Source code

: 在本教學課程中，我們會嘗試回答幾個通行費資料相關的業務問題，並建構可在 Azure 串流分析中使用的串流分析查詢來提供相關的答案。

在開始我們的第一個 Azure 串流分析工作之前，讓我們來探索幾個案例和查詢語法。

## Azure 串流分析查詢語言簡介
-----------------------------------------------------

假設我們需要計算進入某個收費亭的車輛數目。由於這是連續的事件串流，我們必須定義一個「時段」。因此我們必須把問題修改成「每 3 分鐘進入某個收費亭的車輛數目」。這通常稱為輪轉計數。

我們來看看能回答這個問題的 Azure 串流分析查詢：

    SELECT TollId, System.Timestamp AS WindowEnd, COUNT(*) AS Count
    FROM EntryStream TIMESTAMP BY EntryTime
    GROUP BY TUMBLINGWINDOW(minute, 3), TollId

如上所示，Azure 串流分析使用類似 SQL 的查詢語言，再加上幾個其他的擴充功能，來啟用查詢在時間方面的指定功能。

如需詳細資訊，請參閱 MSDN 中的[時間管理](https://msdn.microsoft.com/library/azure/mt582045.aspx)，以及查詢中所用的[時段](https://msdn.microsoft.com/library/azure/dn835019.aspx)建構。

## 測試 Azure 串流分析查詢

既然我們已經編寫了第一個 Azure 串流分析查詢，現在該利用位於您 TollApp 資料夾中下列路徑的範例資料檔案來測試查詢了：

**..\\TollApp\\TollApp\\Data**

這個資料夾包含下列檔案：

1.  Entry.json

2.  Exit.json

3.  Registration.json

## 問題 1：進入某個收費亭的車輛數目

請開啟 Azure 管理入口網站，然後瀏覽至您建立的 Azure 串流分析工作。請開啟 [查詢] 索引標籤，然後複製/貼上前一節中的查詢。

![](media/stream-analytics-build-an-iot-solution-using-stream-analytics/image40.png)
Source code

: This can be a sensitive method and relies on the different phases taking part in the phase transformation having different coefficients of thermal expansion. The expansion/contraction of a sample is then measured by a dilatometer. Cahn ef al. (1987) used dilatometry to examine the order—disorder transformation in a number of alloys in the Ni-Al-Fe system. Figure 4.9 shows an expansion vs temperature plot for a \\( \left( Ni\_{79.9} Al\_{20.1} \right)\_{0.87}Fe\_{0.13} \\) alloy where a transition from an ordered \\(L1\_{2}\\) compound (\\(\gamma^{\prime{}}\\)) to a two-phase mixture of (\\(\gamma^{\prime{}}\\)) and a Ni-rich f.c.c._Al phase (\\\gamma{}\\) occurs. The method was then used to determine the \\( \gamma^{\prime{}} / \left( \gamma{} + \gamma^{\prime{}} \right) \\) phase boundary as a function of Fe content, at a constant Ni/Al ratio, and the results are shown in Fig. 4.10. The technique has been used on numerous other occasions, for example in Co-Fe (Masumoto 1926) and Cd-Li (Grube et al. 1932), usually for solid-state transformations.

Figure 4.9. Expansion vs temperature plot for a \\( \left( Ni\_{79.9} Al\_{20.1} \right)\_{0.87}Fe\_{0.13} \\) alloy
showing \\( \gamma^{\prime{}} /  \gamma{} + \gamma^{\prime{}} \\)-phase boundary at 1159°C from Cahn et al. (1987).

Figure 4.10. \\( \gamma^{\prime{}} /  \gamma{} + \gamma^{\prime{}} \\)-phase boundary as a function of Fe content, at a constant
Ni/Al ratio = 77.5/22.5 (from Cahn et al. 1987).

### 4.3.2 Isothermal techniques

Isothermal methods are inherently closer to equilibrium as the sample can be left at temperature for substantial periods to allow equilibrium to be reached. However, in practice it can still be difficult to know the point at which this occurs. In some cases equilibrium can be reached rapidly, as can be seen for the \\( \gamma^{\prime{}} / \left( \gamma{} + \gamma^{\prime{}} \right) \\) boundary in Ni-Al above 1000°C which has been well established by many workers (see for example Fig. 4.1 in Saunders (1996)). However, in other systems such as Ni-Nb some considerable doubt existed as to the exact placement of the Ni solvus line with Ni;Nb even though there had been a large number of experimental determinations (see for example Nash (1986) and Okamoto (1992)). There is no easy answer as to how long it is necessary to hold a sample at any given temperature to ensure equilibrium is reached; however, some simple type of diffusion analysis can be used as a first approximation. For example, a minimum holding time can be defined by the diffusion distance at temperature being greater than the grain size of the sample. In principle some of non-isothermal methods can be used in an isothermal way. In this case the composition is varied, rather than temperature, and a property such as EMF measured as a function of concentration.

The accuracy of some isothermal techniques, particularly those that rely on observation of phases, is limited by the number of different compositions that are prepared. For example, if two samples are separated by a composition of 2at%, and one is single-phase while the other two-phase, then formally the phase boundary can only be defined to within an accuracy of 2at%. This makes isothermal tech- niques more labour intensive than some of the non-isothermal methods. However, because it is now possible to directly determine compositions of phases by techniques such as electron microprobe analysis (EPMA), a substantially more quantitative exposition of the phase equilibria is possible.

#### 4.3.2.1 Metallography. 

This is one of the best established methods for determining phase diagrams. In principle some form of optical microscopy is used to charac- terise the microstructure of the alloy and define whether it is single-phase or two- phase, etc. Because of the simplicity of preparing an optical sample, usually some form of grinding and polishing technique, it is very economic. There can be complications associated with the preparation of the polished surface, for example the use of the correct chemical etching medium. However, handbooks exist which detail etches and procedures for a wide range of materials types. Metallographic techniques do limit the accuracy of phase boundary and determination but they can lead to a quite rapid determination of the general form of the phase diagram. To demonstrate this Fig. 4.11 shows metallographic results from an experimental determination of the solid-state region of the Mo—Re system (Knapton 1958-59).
════════════════
▸ INSTRUCTIONS FOR THE TASK: Wherever "solid" appears in the listing, report the line it is on.

▸ EXERCISE ANSWER:
: This can be a sensitive method and relies on the different phases taking part in the phase transformation having different coefficients of thermal expansion. The expansion/contraction of a sample is then measured by a dilatometer. Cahn ef al. (1987) used dilatometry to examine the order—disorder transformation in a number of alloys in the Ni-Al-Fe system. Figure 4.9 shows an expansion vs temperature plot for a \\( \left( Ni\_{79.9} Al\_{20.1} \right)\_{0.87}Fe\_{0.13} \\) alloy where a transition from an ordered \\(L1\_{2}\\) compound (\\(\gamma^{\prime{}}\\)) to a two-phase mixture of (\\(\gamma^{\prime{}}\\)) and a Ni-rich f.c.c._Al phase (\\\gamma{}\\) occurs. The method was then used to determine the \\( \gamma^{\prime{}} / \left( \gamma{} + \gamma^{\prime{}} \right) \\) phase boundary as a function of Fe content, at a constant Ni/Al ratio, and the results are shown in Fig. 4.10. The technique has been used on numerous other occasions, for example in Co-Fe (Masumoto 1926) and Cd-Li (Grube et al. 1932), usually for solid-state transformations.
This is one of the best established methods for determining phase diagrams. In principle some form of optical microscopy is used to charac- terise the microstructure of the alloy and define whether it is single-phase or two- phase, etc. Because of the simplicity of preparing an optical sample, usually some form of grinding and polishing technique, it is very economic. There can be complications associated with the preparation of the polished surface, for example the use of the correct chemical etching medium. However, handbooks exist which detail etches and procedures for a wide range of materials types. Metallographic techniques do limit the accuracy of phase boundary and determination but they can lead to a quite rapid determination of the general form of the phase diagram. To demonstrate this Fig. 4.11 shows metallographic results from an experimental determination of the solid-state region of the Mo—Re system (Knapton 1958-59).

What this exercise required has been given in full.